Among the corporate success stories in South Korea over the last 50 years, Samsung Electronics dominates. When Koreans travel the world, many express pride at the sight of billboards advertising the company's flat-screen televisions, mobile phones and household appliances.
The president of South Korea, Roh Moo-hyun, has even said that Samsung, not he, is the real representative of South Korea abroad, according to members of his political party.
But at home, the Samsung group of companies, controlled by the family of Lee Kun-hee, the chairman of Samsung Electronics, faces growing criticism of its ownership and control arrangements, as well as its handling of a looming generational change. Legislators, regulators and advocates of shareholder rights are questioning the financial structure that links Samsung's 61 affiliates and are trying to gain some influence over how the company is controlled and eventually will be passed on to Lee's son, Lee Jay-yong.
This attention on Samsung comes as regulators and legislators here, in an effort to protect shareholders, try to correct the imbalance between voting rights and the exercise of power by the founding families in the country's conglomerates, or chaebol.
Critics say Samsung's complex system of ownership, which ties together an array of financial, manufacturing and other affiliates, breaches either the letter or the spirit of South Korean corporate law.
Kim Sun-woong, executive director of the Center for Good Corporate Governance, said the ownership and control structures at Samsung were "not for the shareholders' profit but rather to retain Lee Kun-hee's corporate control."
The debate is provoking tensions between Samsung and elements of the governing party in the National Assembly.

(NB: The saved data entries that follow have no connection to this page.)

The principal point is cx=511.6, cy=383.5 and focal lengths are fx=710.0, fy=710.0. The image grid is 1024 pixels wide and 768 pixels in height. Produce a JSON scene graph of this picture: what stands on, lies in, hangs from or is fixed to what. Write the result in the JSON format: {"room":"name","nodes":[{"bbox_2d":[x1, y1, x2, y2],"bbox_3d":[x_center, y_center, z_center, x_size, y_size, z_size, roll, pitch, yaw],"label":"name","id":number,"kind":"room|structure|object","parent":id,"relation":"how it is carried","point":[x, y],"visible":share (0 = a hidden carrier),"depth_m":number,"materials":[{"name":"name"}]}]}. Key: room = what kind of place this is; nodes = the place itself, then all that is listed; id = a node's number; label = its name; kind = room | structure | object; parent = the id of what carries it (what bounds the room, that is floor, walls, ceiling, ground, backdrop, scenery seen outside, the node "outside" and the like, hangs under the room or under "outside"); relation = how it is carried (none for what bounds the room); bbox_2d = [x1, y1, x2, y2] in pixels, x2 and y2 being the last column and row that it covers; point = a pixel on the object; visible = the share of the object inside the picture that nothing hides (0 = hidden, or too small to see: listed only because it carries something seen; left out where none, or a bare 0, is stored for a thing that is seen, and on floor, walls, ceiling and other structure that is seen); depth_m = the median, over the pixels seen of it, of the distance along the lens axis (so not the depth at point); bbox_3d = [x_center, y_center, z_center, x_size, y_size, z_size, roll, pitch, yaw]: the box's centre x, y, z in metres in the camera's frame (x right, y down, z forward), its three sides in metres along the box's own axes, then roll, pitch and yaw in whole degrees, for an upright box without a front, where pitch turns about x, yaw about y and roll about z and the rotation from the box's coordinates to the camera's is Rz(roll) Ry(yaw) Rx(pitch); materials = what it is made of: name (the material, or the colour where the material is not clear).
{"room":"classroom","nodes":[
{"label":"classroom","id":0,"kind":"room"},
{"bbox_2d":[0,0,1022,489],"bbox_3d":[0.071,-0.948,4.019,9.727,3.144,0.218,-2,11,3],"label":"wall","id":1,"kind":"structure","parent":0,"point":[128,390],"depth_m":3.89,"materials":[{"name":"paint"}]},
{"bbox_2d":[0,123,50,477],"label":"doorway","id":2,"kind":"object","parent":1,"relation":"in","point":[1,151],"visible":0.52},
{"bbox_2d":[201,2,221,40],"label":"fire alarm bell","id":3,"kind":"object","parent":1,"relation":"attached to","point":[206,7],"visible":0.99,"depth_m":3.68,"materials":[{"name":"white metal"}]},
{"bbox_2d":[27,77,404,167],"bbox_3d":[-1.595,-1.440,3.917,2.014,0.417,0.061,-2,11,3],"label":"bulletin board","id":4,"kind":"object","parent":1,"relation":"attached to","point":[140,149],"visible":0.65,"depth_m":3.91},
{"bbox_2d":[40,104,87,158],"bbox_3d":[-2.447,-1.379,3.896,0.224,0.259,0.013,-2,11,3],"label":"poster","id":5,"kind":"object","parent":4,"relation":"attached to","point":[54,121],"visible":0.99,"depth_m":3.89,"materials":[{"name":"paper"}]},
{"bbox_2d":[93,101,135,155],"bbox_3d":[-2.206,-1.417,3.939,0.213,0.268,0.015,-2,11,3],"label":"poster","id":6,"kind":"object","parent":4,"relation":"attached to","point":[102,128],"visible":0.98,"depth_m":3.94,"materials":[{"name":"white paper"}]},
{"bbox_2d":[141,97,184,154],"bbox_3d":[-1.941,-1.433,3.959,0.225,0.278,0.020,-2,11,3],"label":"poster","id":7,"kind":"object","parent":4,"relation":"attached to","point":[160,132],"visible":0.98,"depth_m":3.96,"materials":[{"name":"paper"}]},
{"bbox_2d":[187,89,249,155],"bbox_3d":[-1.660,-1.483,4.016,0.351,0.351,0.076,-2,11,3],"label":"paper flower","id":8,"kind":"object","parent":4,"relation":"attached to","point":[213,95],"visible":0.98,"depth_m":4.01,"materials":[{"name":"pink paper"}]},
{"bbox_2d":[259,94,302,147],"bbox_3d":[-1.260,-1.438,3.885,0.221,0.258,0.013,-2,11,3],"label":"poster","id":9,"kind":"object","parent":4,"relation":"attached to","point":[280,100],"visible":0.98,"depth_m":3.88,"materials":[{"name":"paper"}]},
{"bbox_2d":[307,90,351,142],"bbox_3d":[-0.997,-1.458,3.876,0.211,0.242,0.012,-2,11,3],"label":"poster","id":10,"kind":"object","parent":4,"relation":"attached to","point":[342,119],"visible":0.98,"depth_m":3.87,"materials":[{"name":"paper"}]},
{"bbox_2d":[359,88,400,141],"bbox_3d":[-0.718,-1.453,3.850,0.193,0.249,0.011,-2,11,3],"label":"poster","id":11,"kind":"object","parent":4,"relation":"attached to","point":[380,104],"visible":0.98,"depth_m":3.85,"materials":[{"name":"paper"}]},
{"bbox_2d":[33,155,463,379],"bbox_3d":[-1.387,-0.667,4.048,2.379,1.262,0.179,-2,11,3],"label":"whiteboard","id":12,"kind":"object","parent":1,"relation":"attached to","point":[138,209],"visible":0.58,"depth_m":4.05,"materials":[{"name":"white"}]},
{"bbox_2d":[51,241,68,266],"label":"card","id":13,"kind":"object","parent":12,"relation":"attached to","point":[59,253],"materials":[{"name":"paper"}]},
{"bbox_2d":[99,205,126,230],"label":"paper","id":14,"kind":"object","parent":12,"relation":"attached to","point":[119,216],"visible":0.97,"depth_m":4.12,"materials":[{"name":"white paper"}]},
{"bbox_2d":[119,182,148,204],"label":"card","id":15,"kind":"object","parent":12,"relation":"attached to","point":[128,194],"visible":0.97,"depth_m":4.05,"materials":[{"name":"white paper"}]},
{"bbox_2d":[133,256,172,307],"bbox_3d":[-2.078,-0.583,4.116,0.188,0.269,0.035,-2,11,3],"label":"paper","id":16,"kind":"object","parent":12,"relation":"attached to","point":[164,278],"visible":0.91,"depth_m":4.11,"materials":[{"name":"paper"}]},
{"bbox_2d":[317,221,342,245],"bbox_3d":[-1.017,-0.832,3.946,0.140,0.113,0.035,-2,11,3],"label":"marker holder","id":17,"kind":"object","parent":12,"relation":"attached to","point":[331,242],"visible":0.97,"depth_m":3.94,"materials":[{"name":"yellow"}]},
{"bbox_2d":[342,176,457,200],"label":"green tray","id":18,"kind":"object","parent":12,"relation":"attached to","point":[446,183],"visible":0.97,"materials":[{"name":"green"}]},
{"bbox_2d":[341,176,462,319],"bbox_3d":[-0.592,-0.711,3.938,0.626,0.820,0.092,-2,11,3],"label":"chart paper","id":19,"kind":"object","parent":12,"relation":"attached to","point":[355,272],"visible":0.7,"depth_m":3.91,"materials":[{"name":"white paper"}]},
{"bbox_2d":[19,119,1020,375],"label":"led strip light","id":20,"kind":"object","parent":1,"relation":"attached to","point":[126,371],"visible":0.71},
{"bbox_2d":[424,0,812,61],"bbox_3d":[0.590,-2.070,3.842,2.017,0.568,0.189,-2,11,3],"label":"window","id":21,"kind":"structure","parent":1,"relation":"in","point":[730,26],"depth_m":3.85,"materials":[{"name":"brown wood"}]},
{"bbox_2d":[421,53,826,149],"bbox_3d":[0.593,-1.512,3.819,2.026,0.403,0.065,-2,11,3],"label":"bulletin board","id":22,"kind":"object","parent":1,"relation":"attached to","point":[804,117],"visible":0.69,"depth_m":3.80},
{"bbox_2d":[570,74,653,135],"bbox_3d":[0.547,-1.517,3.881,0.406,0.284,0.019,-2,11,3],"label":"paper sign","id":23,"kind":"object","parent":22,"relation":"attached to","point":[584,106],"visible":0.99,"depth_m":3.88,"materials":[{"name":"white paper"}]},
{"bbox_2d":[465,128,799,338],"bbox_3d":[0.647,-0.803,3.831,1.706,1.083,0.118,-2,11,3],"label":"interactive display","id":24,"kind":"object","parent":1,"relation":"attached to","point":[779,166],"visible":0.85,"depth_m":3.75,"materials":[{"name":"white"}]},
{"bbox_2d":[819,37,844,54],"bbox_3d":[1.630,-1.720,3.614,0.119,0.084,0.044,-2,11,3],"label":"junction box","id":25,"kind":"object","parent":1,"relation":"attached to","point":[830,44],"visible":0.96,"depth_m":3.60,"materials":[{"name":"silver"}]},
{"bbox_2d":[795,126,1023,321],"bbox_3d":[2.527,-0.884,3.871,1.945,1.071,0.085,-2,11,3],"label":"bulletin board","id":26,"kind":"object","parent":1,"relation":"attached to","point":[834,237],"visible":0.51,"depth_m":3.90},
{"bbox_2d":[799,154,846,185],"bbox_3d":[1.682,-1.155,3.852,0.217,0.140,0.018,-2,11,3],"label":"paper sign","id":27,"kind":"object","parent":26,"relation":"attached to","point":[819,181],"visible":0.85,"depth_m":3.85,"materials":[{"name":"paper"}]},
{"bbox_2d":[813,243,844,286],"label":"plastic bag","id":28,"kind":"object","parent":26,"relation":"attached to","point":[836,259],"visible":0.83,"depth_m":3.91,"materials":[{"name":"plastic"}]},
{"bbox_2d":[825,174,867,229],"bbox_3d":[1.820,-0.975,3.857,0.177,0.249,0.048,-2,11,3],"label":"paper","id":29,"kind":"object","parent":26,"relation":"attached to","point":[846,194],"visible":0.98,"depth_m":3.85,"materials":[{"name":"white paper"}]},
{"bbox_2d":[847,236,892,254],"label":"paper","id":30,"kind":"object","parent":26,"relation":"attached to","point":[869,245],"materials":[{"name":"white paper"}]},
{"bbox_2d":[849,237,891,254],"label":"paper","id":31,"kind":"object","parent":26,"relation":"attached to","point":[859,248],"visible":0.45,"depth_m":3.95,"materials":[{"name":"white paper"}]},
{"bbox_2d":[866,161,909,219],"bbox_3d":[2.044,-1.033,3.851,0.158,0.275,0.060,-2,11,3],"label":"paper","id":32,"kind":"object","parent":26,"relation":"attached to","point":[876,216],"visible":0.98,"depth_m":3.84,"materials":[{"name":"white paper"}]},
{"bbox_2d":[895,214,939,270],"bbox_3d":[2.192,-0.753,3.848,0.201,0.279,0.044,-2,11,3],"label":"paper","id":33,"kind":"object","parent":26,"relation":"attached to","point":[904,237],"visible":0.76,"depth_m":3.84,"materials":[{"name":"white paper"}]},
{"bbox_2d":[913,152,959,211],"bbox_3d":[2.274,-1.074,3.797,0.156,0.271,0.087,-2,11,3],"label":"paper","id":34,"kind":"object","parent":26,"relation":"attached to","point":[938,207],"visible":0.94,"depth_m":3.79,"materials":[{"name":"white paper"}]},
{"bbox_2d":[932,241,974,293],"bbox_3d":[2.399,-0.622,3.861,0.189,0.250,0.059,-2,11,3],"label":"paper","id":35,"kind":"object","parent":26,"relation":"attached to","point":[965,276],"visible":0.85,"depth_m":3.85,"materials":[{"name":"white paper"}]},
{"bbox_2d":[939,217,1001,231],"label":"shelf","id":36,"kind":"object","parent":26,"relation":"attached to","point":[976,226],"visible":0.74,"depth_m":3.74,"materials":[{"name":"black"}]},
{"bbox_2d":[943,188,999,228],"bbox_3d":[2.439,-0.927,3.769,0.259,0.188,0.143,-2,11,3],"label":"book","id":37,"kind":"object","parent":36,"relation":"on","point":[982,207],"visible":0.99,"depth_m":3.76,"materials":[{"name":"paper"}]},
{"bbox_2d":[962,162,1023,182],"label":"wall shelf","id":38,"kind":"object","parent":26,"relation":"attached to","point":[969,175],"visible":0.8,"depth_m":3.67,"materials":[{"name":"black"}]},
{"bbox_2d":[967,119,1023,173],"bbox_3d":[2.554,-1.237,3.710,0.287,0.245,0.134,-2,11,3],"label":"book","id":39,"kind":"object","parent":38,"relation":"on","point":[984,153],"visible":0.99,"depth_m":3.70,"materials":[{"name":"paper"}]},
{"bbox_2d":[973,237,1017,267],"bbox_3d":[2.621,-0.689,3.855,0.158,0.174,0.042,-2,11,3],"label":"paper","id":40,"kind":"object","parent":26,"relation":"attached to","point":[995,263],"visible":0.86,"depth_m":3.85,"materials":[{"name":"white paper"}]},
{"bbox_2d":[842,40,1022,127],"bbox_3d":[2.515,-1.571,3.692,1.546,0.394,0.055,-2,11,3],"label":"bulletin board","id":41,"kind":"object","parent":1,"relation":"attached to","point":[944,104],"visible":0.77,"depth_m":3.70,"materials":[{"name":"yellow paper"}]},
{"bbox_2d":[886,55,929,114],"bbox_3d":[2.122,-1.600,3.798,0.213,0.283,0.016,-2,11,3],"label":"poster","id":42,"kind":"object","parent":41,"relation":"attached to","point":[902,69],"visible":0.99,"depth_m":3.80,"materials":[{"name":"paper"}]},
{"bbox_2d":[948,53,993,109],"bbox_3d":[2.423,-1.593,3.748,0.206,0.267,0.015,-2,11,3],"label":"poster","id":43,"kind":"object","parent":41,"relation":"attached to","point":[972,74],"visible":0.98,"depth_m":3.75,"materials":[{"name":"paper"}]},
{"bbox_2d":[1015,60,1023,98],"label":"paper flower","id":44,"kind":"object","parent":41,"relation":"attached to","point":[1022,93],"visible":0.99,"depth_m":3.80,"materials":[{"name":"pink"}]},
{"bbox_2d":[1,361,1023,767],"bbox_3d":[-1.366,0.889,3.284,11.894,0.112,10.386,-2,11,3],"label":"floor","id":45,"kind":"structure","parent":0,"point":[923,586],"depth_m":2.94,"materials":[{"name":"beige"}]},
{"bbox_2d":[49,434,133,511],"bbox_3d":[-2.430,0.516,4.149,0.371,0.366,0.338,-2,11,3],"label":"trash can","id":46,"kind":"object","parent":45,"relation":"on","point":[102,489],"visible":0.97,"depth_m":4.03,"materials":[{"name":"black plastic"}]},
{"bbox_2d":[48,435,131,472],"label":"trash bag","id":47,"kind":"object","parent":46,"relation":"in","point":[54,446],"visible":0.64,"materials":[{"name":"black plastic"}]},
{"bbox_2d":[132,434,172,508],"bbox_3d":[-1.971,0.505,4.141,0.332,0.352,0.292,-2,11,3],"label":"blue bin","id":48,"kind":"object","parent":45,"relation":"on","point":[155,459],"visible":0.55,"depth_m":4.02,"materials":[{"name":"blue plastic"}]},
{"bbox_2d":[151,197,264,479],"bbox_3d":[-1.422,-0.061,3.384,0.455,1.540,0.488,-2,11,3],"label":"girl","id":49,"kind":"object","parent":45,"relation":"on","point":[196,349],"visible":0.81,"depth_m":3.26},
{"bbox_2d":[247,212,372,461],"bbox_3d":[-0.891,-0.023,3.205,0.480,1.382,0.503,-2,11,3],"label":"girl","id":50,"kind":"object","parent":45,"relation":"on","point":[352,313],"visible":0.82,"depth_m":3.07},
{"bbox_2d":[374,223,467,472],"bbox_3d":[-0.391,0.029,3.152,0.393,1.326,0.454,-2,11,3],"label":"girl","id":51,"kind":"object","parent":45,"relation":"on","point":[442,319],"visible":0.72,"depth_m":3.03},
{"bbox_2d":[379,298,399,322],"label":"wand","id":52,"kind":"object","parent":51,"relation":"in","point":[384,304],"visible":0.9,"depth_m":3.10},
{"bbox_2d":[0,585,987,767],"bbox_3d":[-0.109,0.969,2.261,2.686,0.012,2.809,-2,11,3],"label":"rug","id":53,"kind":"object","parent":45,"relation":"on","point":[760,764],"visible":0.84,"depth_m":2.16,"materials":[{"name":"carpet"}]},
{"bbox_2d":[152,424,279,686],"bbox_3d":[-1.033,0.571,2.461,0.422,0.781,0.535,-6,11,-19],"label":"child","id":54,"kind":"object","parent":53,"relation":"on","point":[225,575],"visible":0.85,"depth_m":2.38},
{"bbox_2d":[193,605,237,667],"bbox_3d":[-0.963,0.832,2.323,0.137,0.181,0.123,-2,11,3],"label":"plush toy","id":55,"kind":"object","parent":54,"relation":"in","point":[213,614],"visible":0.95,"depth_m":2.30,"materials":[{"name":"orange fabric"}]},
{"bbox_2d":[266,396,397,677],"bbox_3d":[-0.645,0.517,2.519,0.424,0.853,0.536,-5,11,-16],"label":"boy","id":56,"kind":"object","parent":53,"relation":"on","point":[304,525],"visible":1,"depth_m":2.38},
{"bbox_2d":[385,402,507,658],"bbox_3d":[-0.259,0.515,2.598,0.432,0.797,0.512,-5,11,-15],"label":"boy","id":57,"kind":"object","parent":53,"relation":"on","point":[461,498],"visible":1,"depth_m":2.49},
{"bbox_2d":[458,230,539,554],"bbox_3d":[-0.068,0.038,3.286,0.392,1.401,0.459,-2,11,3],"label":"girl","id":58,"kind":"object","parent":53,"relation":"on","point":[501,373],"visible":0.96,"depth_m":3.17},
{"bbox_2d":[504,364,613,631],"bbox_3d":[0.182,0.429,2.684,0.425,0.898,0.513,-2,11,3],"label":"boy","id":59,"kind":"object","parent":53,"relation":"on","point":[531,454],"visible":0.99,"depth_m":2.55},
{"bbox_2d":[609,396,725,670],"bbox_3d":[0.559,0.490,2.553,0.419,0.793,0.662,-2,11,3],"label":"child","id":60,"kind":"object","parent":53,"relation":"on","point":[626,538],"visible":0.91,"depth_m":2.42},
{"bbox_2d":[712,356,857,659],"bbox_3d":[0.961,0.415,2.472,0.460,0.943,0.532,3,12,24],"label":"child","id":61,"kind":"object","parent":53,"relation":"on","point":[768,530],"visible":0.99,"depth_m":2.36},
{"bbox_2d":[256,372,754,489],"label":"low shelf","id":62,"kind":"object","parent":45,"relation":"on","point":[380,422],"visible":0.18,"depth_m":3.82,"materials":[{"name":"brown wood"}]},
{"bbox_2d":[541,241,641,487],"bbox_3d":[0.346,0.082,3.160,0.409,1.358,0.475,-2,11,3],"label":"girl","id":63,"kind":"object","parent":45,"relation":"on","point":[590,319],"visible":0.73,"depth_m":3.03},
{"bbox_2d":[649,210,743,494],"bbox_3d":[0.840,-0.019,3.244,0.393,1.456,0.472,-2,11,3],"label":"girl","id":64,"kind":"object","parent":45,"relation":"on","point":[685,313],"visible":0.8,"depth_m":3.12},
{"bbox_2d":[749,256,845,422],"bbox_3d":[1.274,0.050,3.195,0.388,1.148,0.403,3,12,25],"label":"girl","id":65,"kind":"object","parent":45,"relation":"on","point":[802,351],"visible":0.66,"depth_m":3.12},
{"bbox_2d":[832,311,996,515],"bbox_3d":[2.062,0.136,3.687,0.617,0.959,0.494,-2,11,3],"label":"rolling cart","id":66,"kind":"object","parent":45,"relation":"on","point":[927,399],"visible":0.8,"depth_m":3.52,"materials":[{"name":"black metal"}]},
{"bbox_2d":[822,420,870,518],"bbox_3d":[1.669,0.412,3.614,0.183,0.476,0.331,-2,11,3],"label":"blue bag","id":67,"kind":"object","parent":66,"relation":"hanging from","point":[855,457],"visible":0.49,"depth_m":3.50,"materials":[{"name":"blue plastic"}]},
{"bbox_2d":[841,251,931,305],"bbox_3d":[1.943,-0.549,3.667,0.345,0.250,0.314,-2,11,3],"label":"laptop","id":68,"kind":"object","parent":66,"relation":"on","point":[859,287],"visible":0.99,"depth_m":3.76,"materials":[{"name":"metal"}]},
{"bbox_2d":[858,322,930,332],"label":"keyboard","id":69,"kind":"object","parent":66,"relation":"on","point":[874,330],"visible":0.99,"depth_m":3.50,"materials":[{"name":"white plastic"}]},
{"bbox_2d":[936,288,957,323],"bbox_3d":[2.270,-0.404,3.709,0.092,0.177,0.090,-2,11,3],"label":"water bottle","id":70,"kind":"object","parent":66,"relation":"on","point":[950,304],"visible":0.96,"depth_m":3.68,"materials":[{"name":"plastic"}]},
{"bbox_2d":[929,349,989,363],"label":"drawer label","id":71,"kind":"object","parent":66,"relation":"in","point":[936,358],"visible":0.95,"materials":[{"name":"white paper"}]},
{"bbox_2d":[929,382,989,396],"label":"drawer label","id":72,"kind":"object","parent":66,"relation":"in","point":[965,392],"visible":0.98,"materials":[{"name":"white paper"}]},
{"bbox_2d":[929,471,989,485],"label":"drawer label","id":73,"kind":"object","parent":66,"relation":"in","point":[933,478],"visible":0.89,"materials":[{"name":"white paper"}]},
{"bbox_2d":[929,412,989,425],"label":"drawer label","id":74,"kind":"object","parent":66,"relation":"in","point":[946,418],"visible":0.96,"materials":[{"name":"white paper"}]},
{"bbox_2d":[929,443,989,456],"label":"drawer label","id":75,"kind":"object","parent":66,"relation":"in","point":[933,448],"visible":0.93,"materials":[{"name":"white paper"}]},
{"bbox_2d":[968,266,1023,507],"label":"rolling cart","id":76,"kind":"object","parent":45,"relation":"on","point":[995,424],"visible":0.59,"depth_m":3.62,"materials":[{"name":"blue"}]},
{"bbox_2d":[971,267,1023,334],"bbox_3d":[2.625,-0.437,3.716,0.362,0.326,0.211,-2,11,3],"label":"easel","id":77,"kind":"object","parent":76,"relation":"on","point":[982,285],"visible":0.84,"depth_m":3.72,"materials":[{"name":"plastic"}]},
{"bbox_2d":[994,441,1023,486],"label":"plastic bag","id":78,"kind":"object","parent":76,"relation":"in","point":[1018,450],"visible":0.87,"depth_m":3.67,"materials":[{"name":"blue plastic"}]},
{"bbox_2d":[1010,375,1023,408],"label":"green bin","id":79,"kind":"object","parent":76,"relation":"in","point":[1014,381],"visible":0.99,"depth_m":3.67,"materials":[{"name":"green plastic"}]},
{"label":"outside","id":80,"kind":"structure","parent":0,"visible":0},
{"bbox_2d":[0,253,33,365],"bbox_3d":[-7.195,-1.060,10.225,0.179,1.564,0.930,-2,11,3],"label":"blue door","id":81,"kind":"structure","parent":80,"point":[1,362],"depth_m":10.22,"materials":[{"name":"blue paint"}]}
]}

Legislators from Roh's Uri Party are backing two proposed laws that would chip away at the structure that the Lee family uses to manage its empire.
The Uri Party legislators are backed by the Fair Trade Commission in South Korea, which recently released a report showing an imbalance between direct ownership by founding families in the chaebol and their level of voting rights. Within South Korea's 55 top chaebol and their 968 affiliates, founding families on average own just 5 percent of the shares but have 51.2 percent of the voting rights, according to the commission.
The Lee family, with an average of 4.4 percent ownership of Samsung companies, has 31 percent of the voting rights. In Europe, the commission found, the ratio of ownership to voting rights was close to 1-to-1. Lee Seuk-joon, director of the commission's business group division, said the government wanted to "reduce the gap between ownership rights and controlling rights by chaebol chiefs" to protect the rights of minor shareholders and improve corporate checks and balances.
This battle is being fought on several fronts. But the major contest is over two pieces of legislation that would limit the voting rights that financial affiliates of the chaebol could exercise in nonfinancial affiliates. Both are of particular concern to Samsung, which has nine financial affiliates, including Samsung Life Insurance and Samsung Card.
The group relies heavily on these financial affiliates as links in a system of circular holdings that bind it together through Samsung Everland, a holding company that operates South Korea's version of Disneyland and is majority-owned by the Lee family.
Last December, the National Assembly amended the fair-trade law to reduce the voting rights that financial affiliates can have in other parts of the same business group.
The change, to be introduced in three steps by 2008, would cut the Lee family's voting rights in Samsung Electronics by as little as 1 percent, according to the Center for Good Corporate Governance.